Explore the material:
1 > In the post about the NHL and the Coyotes below, reproduce word for word the passage starting at "The league says" and ending at "held May 19.".
2 > Render this sentence from the Coyotes post below in Spanish: "The league says Moyes had no right to sell Hamilton as a market."

Thursday, May 7, 2009

Balsillie and NHL Agree on Something

They need more time...


All sides agreed the key motion that needs to be resolved is what Coyotes lawyer Thomas Salerno called "the Alexander Haig" issue of "who's in charge."

As far as the NHL is concerned, deputy commissioner Bill Daly has been installed as the team's chief executive officer. The league contends it has the legal right to remove owner Jerry Moyes from all positions of authority after he went behind their back to put the team in bankruptcy and get an offer from Balsillie to buy the team for $212.5 million on the premise he will move the team to Hamilton.
The league says Moyes had no right to sell Hamilton as a market. Moyes believes he's still in control of the team.

The court gave both sides time next week to determine who is in charge. The NHL will make its case May 13. Moyes will make his argument on May 15, and a final hearing will be held May 19.
Other matters were being discussed as the afternoon continued.

The NHL issued a statement Tuesday night saying it removed Moyes from power shortly after Moyes filed for Chapter 11 bankruptcy and mused Moyes did not have the power to place the team in bankruptcy. They did so about an hour after Moyes announced that BlackBerry billionaire Jim Balsillie ((0pictured, thanks hockeynation.com)) had a firm $212.5 million offer to buy the team and move it to Hamilton.

Dataset extract:
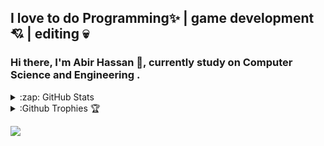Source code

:## I love to do Programming✨ | game development💘 | editing 💀
### Hi there, I'm Abir Hassan 👦, currently study on Computer Science and Engineering .

<details>
  <summary>:zap: GitHub Stats</summary>
  <img align="left" alt="Abir's GitHub Stats" src="https://github-readme-stats.vercel.app/api?username=XAbirHasan&&show_icons=true&hide_border=true">
</details>

<details>
  <summary>:Github Trophies 🏆</summary>
  <img align="left" alt="Abir's GitHub Stats" src="https://github-profile-trophy.vercel.app/?username=XAbirHasan&&show_icons=true">
</details>

![](https://komarev.com/ghpvc/?username=XAbirHasan&color=brightgreen)

<!--
**XAbirHasan/XAbirHasan** is a ✨ _special_ ✨ repository because its `README.md` (this file) appears on your GitHub profile.

Here are some ideas to get you started:

- 🔭 I’m currently working on ...
- 🌱 I’m currently learning ...
- 👯 I’m looking to collaborate on ...
- 🤔 I’m looking for help with ...
- 💬 Ask me about ...
- 📫 How to reach me: ...
- 😄 Pronouns: ...
- ⚡ Fun fact: ...
-->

Answer list:
1 >
The league says Moyes had no right to sell Hamilton as a market. Moyes believes he's still in control of the team.

The court gave both sides time next week to determine who is in charge. The NHL will make its case May 13. Moyes will make his argument on May 15, and a final hearing will be held May 19.

2 > La liga dice que Moyes no tenía derecho a vender Hamilton como mercado.